The cohorts of the Hindutva Brigade can derive solace from the fact that this ‘Veer’ systematically turned virtue itself into perversion a la Shivaji and Chimaji Appa but for all those persons who are committed to gender sensitivity and gender equality it signifies sheer exhortation to rape and nothing else.
Prime Minister Modi and his cabinet members have every right to iconise or glorify whom they consider their own, especially within the confines of the ‘Shakha’ (basic unit of RSS), but as leaders of a country of more than 1.2 billion people who have taken oath to abide by the constitution, they cannot wish away the fact that their every idea and action – in the public domain – would be put to scrutiny.

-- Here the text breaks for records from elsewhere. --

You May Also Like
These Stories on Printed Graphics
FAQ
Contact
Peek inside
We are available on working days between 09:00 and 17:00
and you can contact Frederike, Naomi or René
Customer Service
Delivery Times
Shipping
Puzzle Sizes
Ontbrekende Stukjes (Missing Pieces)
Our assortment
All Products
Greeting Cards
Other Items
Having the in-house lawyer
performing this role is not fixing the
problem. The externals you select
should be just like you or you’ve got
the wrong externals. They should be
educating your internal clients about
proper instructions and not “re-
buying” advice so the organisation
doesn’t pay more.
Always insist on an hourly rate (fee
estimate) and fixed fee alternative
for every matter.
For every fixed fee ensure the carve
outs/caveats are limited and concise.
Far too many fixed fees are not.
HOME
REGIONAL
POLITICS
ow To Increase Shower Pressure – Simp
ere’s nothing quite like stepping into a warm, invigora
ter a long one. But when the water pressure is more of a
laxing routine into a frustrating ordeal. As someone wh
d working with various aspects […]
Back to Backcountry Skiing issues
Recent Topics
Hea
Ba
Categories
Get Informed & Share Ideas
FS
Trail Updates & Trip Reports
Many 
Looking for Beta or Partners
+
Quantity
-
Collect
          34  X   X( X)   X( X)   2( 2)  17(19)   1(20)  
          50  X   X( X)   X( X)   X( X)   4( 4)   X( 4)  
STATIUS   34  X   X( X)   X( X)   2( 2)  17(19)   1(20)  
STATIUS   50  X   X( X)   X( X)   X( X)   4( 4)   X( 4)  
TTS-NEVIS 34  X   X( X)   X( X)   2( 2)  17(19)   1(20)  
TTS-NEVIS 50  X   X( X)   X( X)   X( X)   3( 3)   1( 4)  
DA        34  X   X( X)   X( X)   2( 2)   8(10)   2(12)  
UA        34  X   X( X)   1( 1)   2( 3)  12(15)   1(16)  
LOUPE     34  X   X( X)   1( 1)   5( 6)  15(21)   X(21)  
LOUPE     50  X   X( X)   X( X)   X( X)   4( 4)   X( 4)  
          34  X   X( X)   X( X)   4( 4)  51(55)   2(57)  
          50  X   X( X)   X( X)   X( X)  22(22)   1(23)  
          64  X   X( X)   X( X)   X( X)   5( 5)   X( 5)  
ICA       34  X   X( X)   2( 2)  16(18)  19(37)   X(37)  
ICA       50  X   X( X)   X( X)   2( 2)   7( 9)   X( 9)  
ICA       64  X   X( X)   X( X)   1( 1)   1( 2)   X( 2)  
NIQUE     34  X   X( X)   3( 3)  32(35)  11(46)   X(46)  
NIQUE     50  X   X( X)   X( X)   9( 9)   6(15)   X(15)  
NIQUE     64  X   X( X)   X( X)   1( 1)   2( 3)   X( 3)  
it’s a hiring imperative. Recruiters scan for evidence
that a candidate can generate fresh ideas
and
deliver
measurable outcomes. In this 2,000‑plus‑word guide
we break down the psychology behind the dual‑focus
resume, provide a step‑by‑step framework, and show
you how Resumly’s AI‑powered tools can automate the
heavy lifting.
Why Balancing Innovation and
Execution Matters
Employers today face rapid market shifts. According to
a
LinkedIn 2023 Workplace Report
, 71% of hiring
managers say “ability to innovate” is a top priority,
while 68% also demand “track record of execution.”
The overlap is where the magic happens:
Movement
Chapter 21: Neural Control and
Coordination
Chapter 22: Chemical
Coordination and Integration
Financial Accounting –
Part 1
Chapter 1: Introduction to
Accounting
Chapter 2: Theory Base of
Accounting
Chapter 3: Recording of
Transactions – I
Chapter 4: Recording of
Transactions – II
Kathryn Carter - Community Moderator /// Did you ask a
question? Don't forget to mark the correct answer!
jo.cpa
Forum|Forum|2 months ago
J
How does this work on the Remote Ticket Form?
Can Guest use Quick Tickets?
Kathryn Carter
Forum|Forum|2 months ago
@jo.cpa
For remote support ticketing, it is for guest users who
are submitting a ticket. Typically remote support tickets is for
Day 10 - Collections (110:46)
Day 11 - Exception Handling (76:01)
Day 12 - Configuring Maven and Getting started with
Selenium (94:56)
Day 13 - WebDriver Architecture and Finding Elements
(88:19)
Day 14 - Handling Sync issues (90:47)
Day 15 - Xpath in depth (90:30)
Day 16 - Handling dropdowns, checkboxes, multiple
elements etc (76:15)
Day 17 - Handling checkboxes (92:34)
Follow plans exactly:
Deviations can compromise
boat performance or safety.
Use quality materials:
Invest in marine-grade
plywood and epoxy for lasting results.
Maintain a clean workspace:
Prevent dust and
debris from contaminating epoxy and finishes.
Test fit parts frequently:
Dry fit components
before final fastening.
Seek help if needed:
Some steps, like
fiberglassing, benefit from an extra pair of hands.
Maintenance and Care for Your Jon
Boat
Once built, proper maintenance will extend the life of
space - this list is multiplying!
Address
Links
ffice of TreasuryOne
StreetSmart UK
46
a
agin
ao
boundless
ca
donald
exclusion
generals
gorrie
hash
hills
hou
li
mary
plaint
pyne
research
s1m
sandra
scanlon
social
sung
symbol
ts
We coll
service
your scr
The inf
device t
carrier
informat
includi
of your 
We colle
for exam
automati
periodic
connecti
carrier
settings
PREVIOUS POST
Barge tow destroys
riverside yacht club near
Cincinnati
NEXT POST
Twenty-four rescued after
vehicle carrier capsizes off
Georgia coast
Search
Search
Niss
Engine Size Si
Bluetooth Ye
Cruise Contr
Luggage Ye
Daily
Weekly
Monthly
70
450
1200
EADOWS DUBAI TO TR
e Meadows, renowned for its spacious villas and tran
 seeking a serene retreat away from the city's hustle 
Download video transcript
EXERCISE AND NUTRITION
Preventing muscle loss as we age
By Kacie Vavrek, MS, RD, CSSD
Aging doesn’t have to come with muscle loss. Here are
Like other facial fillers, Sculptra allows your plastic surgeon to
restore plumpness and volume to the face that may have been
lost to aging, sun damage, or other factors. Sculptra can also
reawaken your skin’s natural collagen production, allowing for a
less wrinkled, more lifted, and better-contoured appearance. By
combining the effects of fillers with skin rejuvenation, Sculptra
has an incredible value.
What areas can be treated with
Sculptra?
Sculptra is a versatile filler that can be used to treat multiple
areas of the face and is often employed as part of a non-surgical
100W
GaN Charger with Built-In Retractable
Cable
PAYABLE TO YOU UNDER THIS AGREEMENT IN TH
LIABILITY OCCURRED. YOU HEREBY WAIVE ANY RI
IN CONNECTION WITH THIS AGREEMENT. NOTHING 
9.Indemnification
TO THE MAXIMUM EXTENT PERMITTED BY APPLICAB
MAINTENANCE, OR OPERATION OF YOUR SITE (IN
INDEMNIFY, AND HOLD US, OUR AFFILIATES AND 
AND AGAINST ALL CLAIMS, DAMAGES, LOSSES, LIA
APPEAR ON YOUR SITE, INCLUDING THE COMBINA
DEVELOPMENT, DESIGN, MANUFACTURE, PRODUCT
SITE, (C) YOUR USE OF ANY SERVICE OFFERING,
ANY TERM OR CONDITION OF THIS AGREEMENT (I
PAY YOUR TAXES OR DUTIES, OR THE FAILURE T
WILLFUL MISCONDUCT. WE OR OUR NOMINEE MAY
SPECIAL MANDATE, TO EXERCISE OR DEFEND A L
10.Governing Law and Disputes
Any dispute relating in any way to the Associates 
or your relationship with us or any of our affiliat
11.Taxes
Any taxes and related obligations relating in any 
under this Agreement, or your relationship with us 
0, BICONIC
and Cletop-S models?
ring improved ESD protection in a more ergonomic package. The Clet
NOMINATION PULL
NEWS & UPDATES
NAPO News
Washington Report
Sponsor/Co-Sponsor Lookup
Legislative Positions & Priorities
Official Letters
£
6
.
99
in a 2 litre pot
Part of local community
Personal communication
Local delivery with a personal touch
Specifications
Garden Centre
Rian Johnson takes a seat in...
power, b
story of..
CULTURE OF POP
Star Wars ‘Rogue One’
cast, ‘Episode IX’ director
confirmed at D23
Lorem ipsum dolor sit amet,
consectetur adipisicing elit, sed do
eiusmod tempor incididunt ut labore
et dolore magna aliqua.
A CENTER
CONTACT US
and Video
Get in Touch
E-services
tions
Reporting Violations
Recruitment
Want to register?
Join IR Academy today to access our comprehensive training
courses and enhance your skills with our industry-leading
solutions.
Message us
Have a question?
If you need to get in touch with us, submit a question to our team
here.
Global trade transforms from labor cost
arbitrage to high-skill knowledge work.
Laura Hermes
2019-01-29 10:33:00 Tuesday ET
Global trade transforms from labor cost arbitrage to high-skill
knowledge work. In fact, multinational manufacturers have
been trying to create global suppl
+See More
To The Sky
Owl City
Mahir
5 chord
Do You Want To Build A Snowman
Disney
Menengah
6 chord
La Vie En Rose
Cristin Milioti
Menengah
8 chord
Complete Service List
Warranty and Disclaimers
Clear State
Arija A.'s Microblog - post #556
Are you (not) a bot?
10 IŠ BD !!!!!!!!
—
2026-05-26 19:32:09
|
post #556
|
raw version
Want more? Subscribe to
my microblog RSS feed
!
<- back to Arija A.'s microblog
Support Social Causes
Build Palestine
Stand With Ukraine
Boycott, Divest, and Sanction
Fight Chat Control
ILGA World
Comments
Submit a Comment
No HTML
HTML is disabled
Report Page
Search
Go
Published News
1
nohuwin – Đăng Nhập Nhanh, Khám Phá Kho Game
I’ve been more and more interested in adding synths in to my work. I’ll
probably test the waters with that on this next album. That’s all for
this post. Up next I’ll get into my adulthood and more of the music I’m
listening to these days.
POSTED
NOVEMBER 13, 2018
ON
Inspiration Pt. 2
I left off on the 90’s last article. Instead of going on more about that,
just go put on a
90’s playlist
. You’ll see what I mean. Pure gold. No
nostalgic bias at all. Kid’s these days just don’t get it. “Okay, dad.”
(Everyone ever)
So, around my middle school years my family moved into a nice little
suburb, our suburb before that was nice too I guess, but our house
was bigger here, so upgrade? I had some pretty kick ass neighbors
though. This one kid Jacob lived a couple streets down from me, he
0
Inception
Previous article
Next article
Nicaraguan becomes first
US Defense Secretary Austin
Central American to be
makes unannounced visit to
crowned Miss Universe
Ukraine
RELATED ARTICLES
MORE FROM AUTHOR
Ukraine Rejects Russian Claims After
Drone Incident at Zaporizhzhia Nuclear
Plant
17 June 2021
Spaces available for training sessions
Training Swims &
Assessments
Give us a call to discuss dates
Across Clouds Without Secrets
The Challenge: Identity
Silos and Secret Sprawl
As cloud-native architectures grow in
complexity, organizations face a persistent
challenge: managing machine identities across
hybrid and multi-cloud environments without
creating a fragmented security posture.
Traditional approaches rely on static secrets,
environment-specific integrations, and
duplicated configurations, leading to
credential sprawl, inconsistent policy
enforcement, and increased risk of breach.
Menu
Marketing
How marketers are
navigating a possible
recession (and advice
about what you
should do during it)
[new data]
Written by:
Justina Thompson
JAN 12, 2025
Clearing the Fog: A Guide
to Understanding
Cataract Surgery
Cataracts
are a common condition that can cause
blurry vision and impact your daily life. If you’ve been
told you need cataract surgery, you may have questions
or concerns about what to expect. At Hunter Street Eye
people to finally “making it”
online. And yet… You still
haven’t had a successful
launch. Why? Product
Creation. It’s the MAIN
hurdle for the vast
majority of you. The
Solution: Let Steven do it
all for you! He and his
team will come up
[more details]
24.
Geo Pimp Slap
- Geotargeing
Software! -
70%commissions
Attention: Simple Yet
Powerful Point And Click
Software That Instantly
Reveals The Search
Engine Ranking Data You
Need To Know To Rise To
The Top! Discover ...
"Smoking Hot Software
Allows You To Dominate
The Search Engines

And they will have to explain to the people why they consider a man who sent mercy petitions to the Britishers, a man who according to Justic Kapoor commission was part of the ‘conspiracy to assasinate the Mahatma’ , a man who opposed preparation of a new constitution then at the time of independence under the stewardship of Dr Ambedkar and instead proposed ‘Manusmriti’ as newly independent India’s constitution , a man who justified sexual violence against innocents to teach them a lesson, as their Hero, as their icon.
The sixty plus year old experiment in democracy which is being practised here – with all its limitations – has unleashed the last wo/man’s capacity to question, debate and argue and seek answers. It does not fear history rather draws strength from it. And it can no more be silenced.